Press "Enter" to skip to content

Crescimento de julgados resulta da crença do povo no Judiciário, diz Nilson Naves

Consta nos arquivos do STJ que o senhor foi o relator do primeiro julgado da história do STJ, a PET 001, numa sessão da Terceira Turma em maio de 1989, secretariada pela atual secretária dos Órgãos Julgadores, Rosângela Silva. O senhor se recorda desse processo e do seu julgamento? Poderia contar detalhes sobre ele?

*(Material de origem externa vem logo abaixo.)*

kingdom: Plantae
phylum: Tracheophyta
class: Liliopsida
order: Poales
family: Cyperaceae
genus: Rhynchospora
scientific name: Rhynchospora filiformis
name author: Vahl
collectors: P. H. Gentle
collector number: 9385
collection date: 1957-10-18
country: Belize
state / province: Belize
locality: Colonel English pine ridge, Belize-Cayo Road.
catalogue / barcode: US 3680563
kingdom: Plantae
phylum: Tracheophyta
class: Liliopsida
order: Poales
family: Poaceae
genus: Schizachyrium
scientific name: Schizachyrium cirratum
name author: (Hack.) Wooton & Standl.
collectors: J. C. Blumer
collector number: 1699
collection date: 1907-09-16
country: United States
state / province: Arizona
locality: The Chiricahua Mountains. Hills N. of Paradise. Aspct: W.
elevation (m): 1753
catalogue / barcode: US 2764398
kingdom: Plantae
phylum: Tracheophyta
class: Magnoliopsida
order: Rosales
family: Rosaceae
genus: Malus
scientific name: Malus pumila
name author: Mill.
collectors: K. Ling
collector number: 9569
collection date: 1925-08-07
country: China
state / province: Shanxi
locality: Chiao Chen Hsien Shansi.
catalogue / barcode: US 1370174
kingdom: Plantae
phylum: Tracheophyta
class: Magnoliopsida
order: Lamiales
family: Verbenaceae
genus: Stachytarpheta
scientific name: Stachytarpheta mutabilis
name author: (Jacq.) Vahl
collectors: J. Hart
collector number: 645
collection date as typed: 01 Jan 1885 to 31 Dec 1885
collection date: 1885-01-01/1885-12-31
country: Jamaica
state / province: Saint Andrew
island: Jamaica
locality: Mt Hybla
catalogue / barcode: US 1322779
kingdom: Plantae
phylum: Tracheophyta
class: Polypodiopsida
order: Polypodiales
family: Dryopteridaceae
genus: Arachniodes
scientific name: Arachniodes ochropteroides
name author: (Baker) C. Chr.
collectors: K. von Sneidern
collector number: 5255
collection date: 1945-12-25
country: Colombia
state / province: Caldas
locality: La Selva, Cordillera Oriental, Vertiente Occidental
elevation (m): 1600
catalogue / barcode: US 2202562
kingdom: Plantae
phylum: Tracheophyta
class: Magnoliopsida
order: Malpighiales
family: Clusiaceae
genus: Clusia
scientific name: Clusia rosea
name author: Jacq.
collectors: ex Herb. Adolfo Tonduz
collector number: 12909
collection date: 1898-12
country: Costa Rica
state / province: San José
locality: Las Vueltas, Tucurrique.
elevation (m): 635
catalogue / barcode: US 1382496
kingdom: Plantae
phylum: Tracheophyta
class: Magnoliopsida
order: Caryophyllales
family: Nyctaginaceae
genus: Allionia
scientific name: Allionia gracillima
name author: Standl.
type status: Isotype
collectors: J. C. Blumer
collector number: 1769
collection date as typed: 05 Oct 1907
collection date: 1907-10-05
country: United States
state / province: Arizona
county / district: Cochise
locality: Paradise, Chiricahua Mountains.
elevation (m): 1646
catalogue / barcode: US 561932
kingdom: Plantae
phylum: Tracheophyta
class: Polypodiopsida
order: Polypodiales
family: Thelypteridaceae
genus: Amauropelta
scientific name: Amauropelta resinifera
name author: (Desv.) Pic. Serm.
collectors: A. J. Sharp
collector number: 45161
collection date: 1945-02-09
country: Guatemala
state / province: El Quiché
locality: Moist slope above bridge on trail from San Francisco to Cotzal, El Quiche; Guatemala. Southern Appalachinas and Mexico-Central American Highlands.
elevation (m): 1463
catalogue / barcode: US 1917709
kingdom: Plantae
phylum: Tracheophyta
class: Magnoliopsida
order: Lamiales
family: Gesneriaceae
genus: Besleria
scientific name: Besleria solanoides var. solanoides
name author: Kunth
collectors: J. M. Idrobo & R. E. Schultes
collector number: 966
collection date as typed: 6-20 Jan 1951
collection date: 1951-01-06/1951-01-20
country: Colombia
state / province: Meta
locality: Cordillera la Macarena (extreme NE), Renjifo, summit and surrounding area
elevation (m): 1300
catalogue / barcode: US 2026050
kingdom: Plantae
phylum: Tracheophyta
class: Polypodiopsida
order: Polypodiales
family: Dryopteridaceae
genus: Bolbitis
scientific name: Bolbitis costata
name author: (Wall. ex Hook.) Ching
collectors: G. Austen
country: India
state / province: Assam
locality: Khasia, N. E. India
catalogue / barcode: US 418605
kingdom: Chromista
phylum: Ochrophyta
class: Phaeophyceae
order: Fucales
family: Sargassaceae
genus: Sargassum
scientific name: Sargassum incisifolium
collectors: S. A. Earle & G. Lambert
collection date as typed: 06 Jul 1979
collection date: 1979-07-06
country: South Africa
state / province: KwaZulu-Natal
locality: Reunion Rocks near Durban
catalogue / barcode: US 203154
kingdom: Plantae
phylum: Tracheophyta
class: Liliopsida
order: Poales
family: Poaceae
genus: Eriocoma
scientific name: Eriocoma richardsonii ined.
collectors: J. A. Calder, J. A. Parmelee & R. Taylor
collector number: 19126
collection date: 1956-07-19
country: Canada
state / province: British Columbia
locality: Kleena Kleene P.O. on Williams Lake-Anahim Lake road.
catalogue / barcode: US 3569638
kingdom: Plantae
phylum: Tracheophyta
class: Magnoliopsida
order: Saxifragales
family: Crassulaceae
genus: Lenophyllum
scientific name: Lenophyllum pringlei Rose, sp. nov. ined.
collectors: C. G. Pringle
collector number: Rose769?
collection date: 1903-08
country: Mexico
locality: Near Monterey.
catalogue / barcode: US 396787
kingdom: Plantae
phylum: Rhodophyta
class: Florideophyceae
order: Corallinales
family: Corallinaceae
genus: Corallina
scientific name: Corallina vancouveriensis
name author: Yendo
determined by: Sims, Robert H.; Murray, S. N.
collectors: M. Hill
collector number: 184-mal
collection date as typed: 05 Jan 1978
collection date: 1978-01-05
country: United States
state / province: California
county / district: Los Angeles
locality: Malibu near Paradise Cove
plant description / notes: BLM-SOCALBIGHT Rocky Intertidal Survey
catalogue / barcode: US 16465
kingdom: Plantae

Conquanto tenham os autos sido classificados como petição, tratava-se, na verdade, de medida cautelar. Uma empresa em concordata preventiva buscava dar efeito suspensivo ao recurso especial que discutia a aplicação de correção monetária aos créditos habilitados, tema sobre o qual o Superior Tribunal ainda iria definir posicionamento jurisprudencial.

Levando em conta haver divergência acerca da matéria, bem como estar a falência da requerente na iminência de ser decretada caso não fosse feito, em dois dias, o depósito da primeira parcela da dívida com os credores quirografários, concedi a liminar ad referendum do colegiado. Desse modo, autorizou-se, até o julgamento do recurso especial, o pagamento sem a correção monetária.

Em seguida, submetido o caso à apreciação da Terceira Turma – que não estava completa à época –, a cautelar foi confirmada por unanimidade. Participaram da sessão três ministros, todos provenientes do extinto Tribunal Federal de Recursos, eu, Eduardo Ribeiro e Torreão Braz, a quem coube a presidência do julgamento.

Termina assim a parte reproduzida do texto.